→ Prompt
Reproduce every line of text in the listing below exactly, leaving out the pictures.

→ Information given

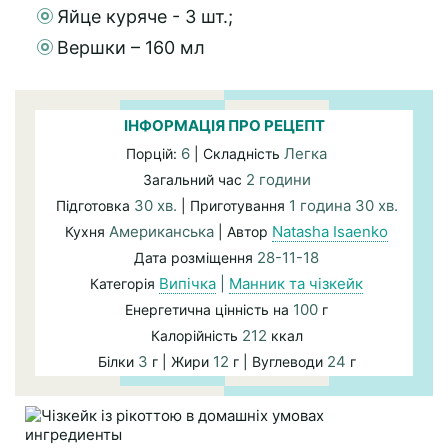
Яйце куряче - 3 шт.;
Вершки – 160 мл
ІНФОРМАЦІЯ ПРО РЕЦЕПТ
6
Легка
Порцій:
| Складність
2 години
Загальний час
30 хв.
1 година 30 хв.
Підготовка
| Приготування
Американська
Natasha Isaenko
Кухня
| Автор
28-11-18
Дата розміщення
Випічка
|
Манник та чізкейк
Категорія
100
Енергетична цінність на
г
212
Калорійність
ккал
3
12
24
Білки
г | Жири
г | Вуглеводи
г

→ Solution for this exercise
Яйце куряче - 3 шт.;
Вершки – 160 мл
ІНФОРМАЦІЯ ПРО РЕЦЕПТ
6
Легка
Порцій:
| Складність
2 години
Загальний час
30 хв.
1 година 30 хв.
Підготовка
| Приготування
Американська
Natasha Isaenko
Кухня
| Автор
28-11-18
Дата розміщення
Випічка
|
Манник та чізкейк
Категорія
100
Енергетична цінність на
г
212
Калорійність
ккал
3
12
24
Білки
г | Жири
г | Вуглеводи
г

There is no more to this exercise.